Net sales for Tiffany & Co. fell 16% to $612.5 million, primarily in woeful trends in the Americas segment where sales fell 23% (53% of total sales) and same-store sales declined 27%. Sales at the flagship New York store fell 30%. European sales (11% of total sales) fell a much more modest 4% but rose 13% on a constant currency basis as comparable store sales improved 5%. Asia Pacific sales fell 1% (35% of total sales) as positive sales in most countries in the region was offset by negative trends in Japan. Sales fell 3% and comps declined 4% excluding currency fluctuations. Rounding out the sales channels, U.S. internet and catalog sales fell 8% while other sales plummeted 66% on lower demand for diamonds in the wholesale market.

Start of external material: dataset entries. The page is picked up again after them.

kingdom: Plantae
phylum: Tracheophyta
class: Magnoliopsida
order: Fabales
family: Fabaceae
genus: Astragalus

Profitability suffered, due to the dramatic sales decline and higher product costs lowered gross margins to 55.1% of sales. Management did manage to lower SG&A costs 14%, push net inventories down 4%, and did benefit from a lower quarterly income tax rate. The end result was a 27% decline in earnings to 46 cents per diluted share, though this did outperform analyst projections by a wide margin (Learn more on our Fundamental Analysis Tutorial.)

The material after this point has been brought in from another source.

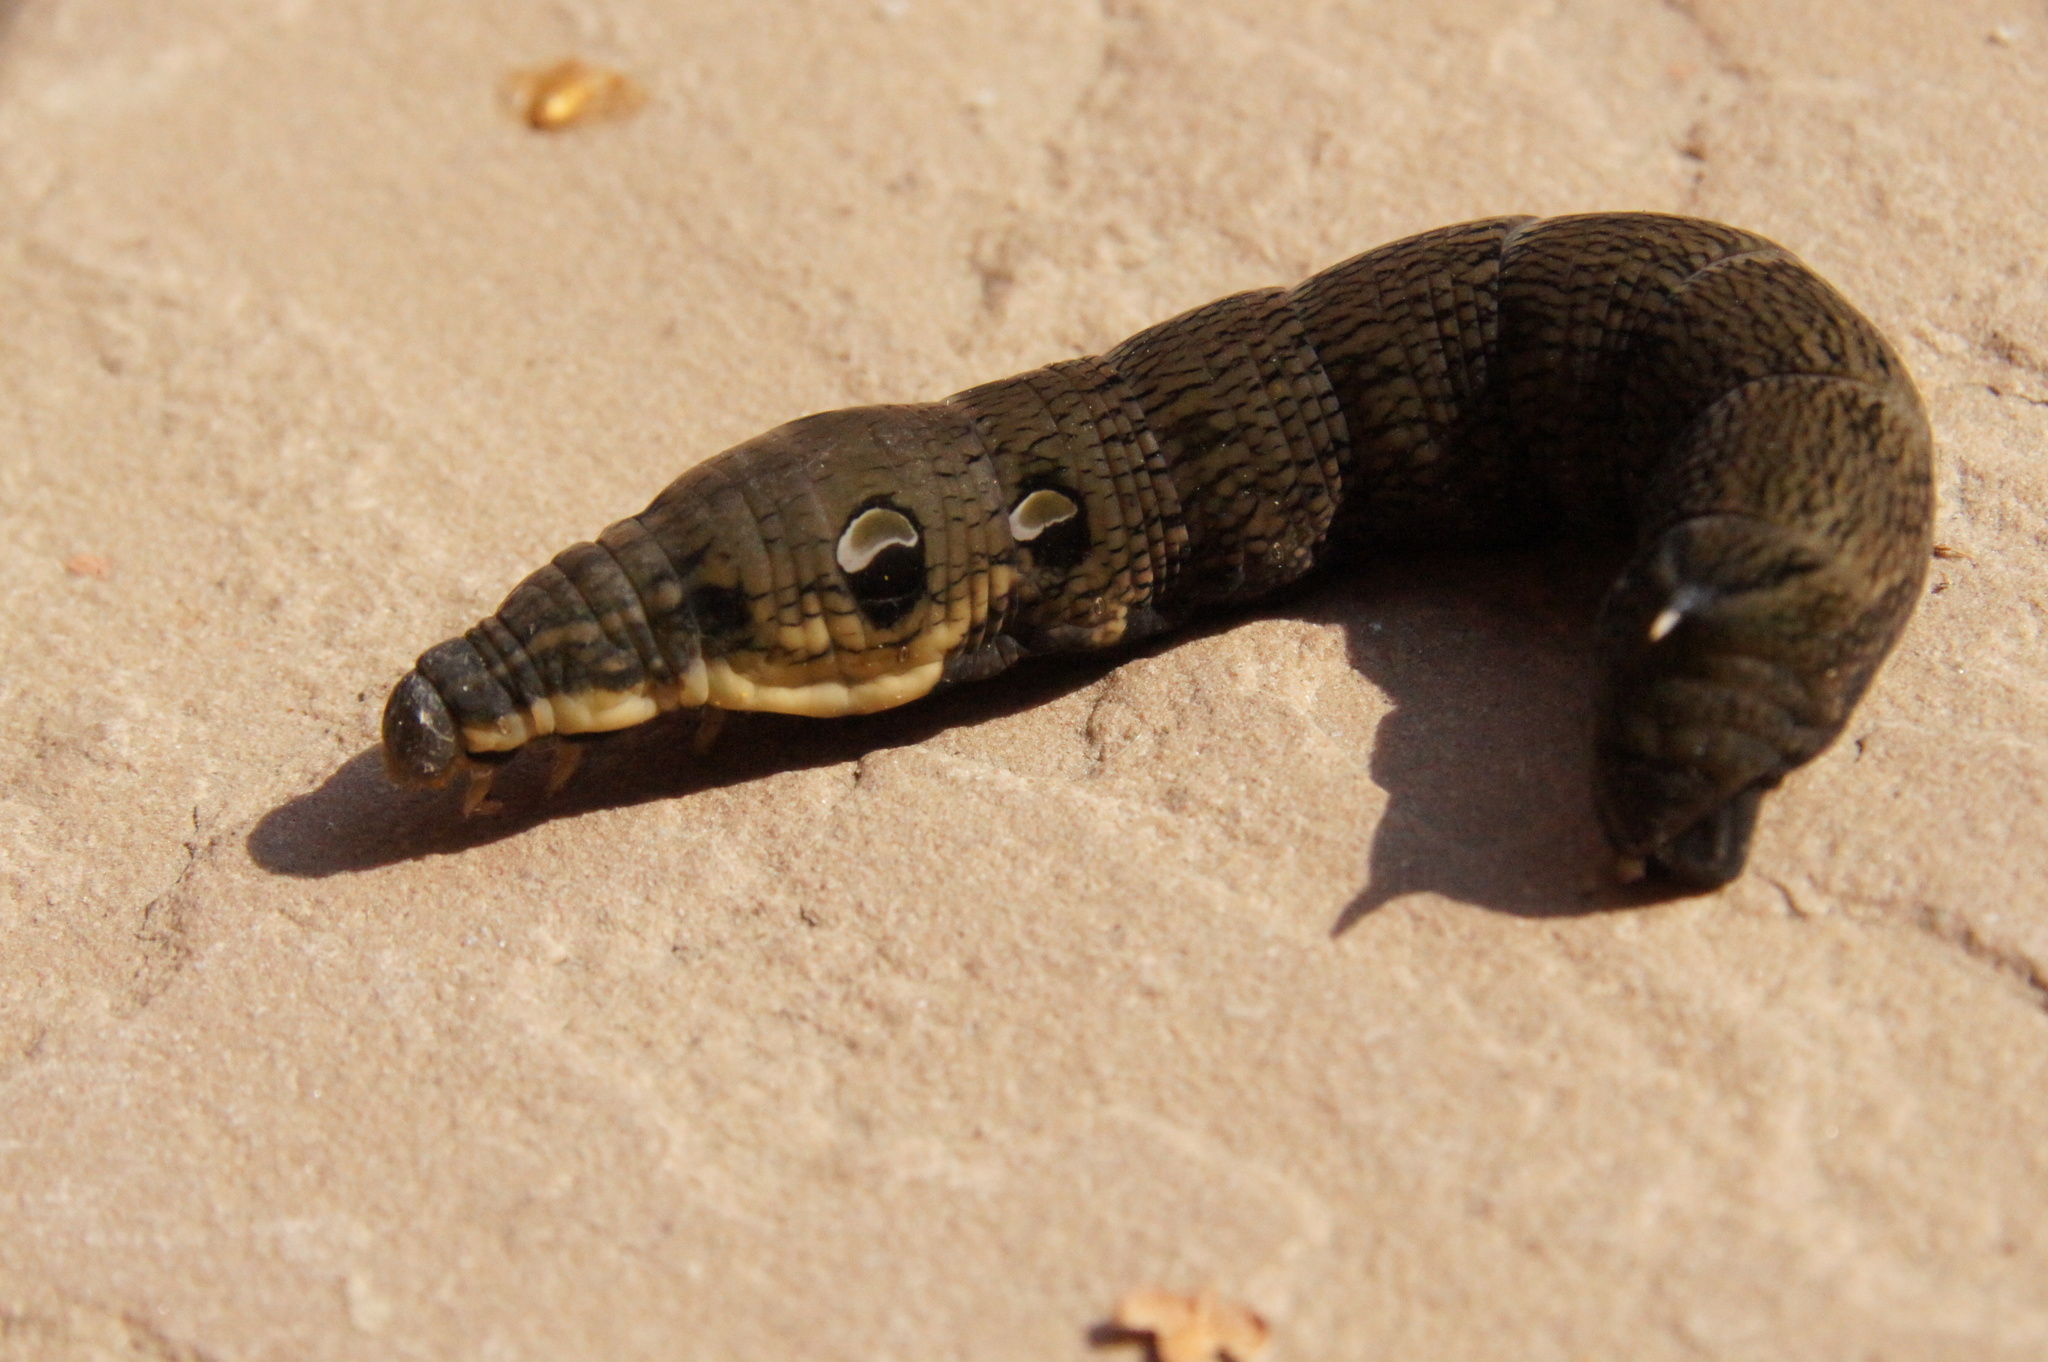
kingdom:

Tiffany also raised its full-year projections, though it still expects a sales decrease of 10% as America’s sales should decline in the mid teens and mid-single digits in the other major geographic segments. Operating margins will also decline, while earnings from continuing operations should come in between $1.65-1.75 per diluted share. During the first quarter, earnings update it also mentioned plans for full-year free cash flow of approximately $400 million, or more than $3 per share based on current shares outstanding. (Find out how to put this important component of equity analysis to work for you, see Analyzing Operating Margins.)

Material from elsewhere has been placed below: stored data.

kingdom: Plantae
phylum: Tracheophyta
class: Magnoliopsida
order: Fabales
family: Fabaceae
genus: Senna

The company plans to grow its total store base by 6% during the full year, and ended the quarter with a modest store count of 211, which is up about 8% year over year. This is in stark contrast to Zale Corporation (NYSE:ZLC), which recently announced plans to close 118 locations. Zales operates more middle-of-the-road namesake stores and a few remaining Bailey, Banks & Biddle locations that were intended to capture share at the higher end of the market. Signet Jewelers (NYSE:SIG), which also operates midscale chains such as Kay Jewelers and Jared, reported a modest sales decline of 1.1% as comps declined 2.9%.
The Bottom Line
Shares of Tiffany gained more than 8% after the earnings announcement and now trade at more than 20 times forward earnings guidance. The free cash flow multiple is much more reasonable, but the shares now more fully discount any eventual recovery in sales and profit levels. This still pales in comparison to online rival Blue Nile (Nasdaq:NILE) that trades at more than 70 times earnings expectations for the coming year. Blue Nile posted a more modest 5.2% decline in second quarter sales as earnings came in about flat.
With the benefit of perfect hindsight, Tiffany’s stock was a steal back in March and November, when it fell below $20 per share. It’s much less of a bargain right now and current sentiment favors rivals operating at the middle of the market. However, over time, shoppers will inevitably rediscover their upscale tastes.